Would you retype the entries from the first line to the line bearing "Douala flags 31", both included, leaving out every picture?

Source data
* * * *
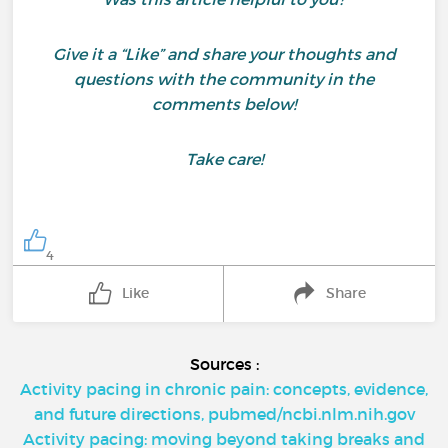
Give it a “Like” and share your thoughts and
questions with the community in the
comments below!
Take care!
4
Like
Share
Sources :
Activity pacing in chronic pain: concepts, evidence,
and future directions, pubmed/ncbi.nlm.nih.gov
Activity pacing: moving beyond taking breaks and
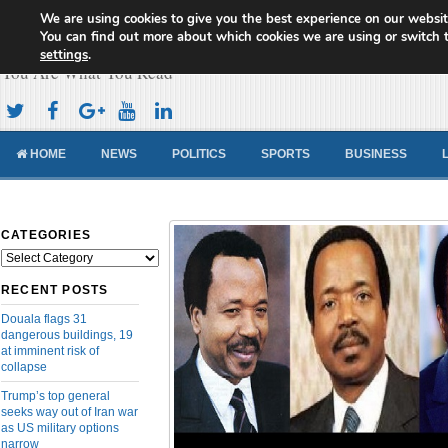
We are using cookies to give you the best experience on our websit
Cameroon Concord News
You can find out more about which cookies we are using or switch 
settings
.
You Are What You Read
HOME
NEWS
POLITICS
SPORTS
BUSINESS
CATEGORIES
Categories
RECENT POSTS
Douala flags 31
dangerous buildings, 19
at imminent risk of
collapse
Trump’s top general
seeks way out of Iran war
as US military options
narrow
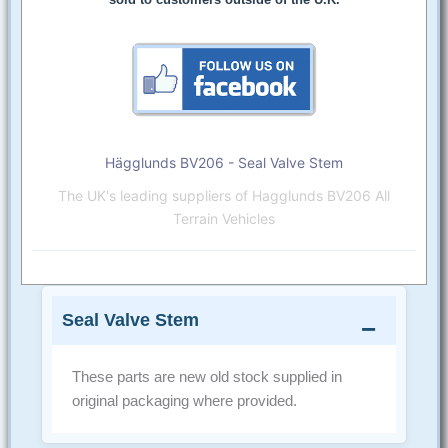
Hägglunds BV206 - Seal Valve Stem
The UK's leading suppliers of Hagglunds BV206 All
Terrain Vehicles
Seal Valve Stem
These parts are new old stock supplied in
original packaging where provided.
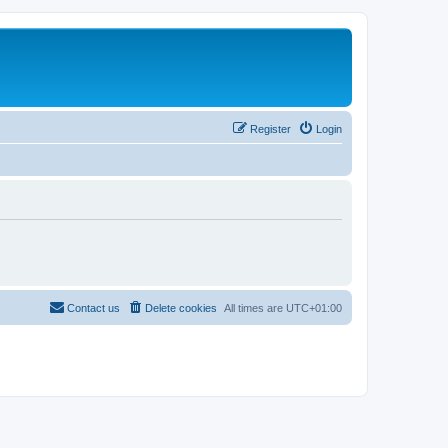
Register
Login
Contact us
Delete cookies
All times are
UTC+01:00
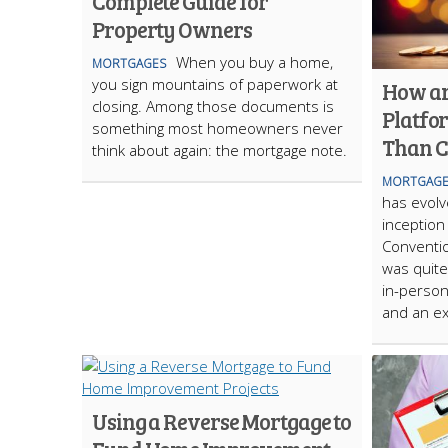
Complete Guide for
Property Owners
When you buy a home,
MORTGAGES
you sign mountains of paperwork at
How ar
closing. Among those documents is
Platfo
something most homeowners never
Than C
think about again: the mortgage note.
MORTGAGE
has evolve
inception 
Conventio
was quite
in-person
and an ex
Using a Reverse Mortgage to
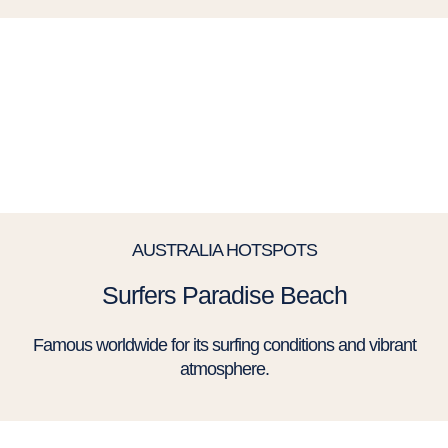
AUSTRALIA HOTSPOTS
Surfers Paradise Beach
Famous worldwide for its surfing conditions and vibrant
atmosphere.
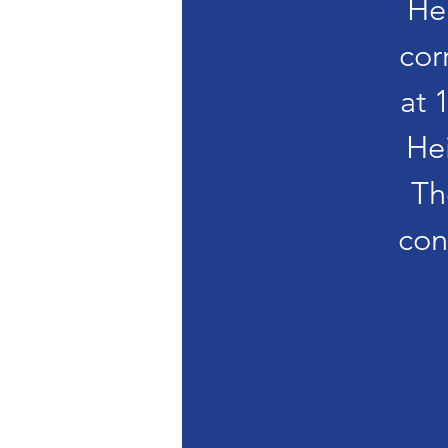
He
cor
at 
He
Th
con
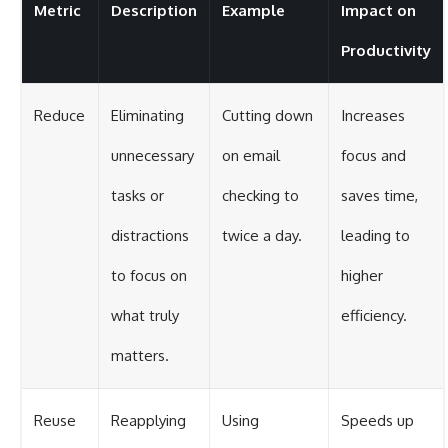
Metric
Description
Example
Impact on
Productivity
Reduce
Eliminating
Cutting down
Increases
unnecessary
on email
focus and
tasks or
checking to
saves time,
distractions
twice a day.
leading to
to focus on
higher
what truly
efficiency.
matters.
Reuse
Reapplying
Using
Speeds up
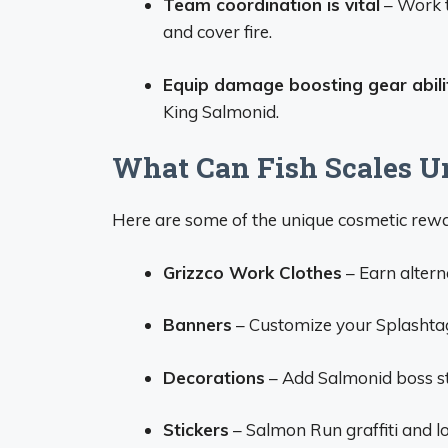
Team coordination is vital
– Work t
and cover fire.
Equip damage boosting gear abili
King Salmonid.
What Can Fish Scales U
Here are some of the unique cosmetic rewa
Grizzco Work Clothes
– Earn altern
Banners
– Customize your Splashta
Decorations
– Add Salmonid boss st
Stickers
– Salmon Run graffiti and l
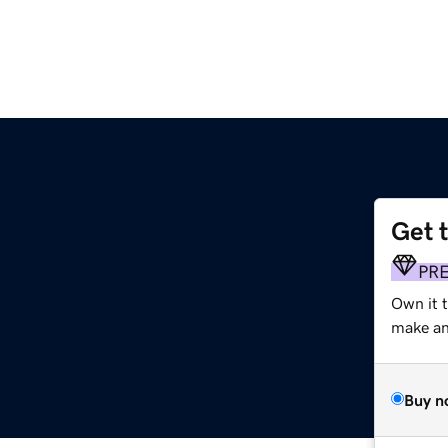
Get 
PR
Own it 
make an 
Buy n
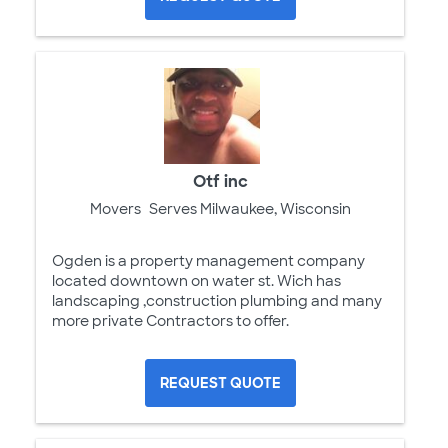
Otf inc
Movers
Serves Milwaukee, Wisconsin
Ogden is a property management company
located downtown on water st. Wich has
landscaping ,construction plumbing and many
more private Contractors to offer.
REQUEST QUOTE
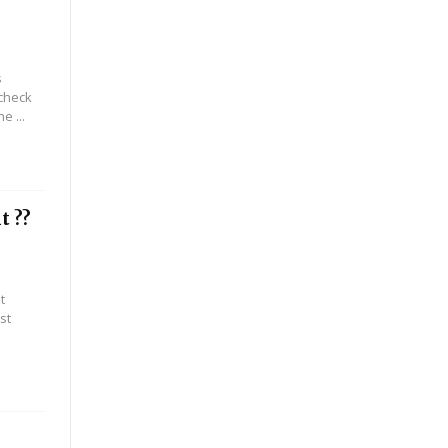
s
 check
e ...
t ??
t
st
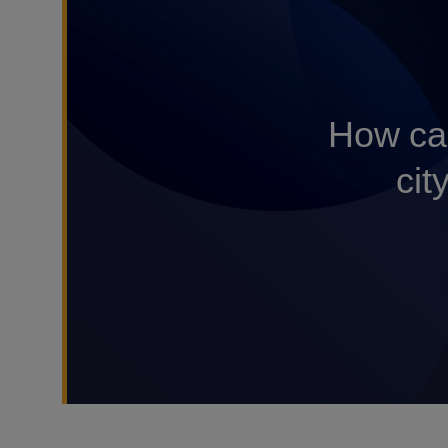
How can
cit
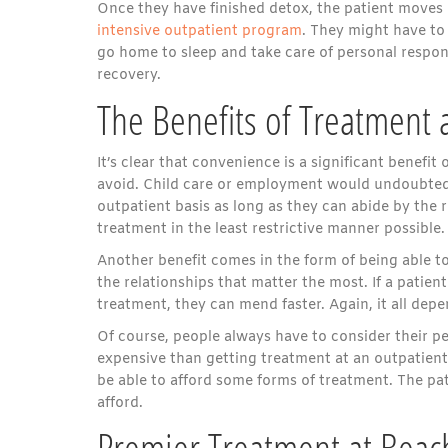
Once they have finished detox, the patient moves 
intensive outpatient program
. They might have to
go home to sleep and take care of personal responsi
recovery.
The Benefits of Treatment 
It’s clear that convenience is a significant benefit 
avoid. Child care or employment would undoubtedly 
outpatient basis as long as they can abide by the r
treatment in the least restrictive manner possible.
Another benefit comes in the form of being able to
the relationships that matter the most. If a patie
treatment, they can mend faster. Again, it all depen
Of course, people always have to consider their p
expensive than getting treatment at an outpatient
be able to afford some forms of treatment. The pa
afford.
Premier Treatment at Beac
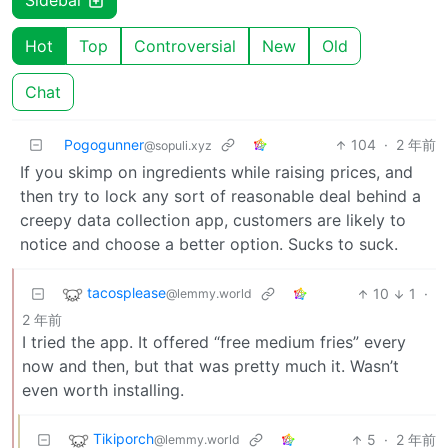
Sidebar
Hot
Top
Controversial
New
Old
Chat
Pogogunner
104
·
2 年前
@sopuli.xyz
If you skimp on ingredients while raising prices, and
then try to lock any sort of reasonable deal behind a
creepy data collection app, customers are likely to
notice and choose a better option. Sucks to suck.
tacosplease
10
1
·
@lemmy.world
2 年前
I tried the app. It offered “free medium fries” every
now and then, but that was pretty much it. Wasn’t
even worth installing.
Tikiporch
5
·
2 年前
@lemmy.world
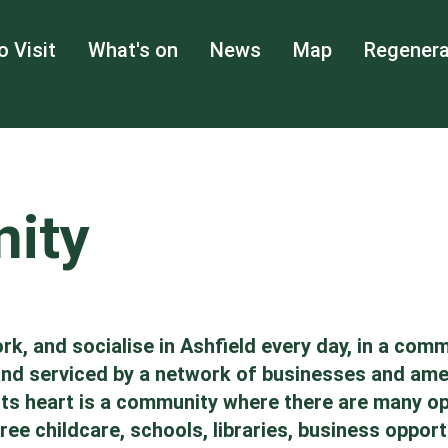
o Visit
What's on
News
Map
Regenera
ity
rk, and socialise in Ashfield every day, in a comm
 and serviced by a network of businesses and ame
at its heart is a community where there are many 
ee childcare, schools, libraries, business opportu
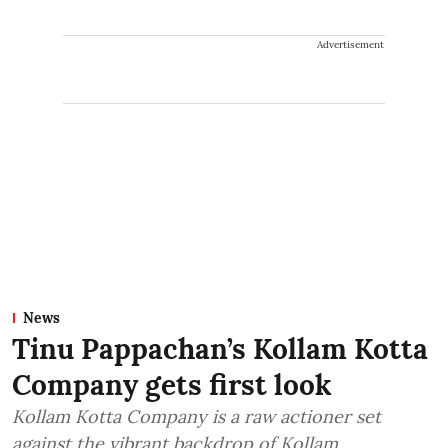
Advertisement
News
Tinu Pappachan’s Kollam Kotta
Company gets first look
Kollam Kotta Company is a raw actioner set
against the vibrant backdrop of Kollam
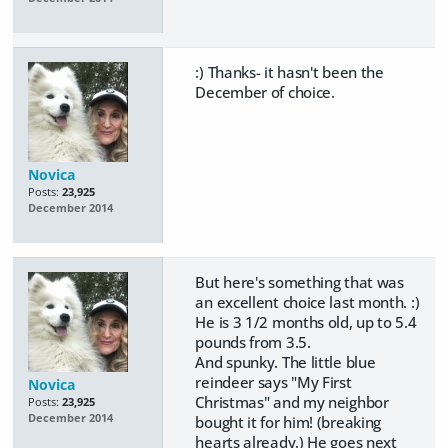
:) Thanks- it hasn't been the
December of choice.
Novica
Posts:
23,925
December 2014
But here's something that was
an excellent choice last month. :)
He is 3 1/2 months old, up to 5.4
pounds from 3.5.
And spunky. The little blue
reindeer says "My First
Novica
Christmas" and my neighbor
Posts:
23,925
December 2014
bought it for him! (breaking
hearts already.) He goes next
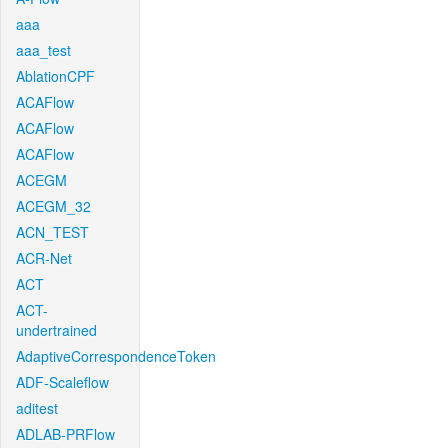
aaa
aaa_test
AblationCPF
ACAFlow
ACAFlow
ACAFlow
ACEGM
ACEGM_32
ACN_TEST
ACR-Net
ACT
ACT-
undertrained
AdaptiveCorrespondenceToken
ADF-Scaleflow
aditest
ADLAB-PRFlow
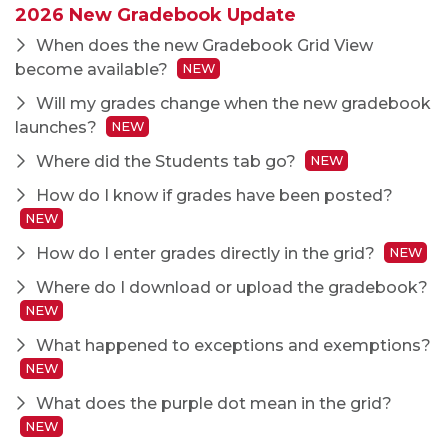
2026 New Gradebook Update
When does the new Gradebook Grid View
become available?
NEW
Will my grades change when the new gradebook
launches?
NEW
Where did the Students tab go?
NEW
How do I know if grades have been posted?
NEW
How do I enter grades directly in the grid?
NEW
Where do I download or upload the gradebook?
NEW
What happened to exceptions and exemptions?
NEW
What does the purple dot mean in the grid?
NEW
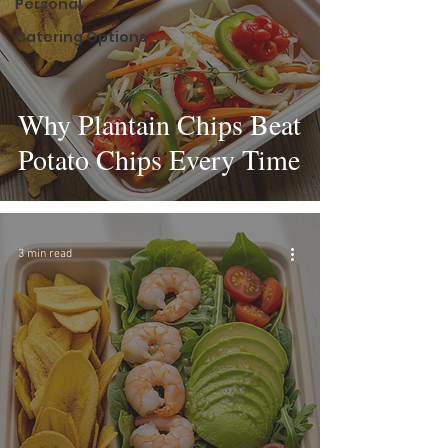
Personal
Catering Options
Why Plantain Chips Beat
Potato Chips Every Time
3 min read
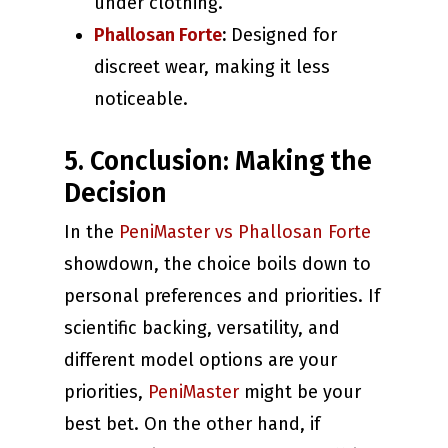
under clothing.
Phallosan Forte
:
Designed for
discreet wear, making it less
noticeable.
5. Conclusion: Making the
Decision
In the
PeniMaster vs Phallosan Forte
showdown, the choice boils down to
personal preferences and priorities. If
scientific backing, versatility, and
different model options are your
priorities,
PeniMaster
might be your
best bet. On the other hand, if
* * * *
# [Exercise result]
Give it a “Like” and share your thoughts and
questions with the community in the
comments below!
Take care!
4
Like
Share
Sources :
Activity pacing in chronic pain: concepts, evidence,
and future directions, pubmed/ncbi.nlm.nih.gov
Activity pacing: moving beyond taking breaks and
We are using cookies to give you the best experience on our websit
Cameroon Concord News
You can find out more about which cookies we are using or switch 
settings
.
You Are What You Read
HOME
NEWS
POLITICS
SPORTS
BUSINESS
CATEGORIES
Categories
RECENT POSTS
Douala flags 31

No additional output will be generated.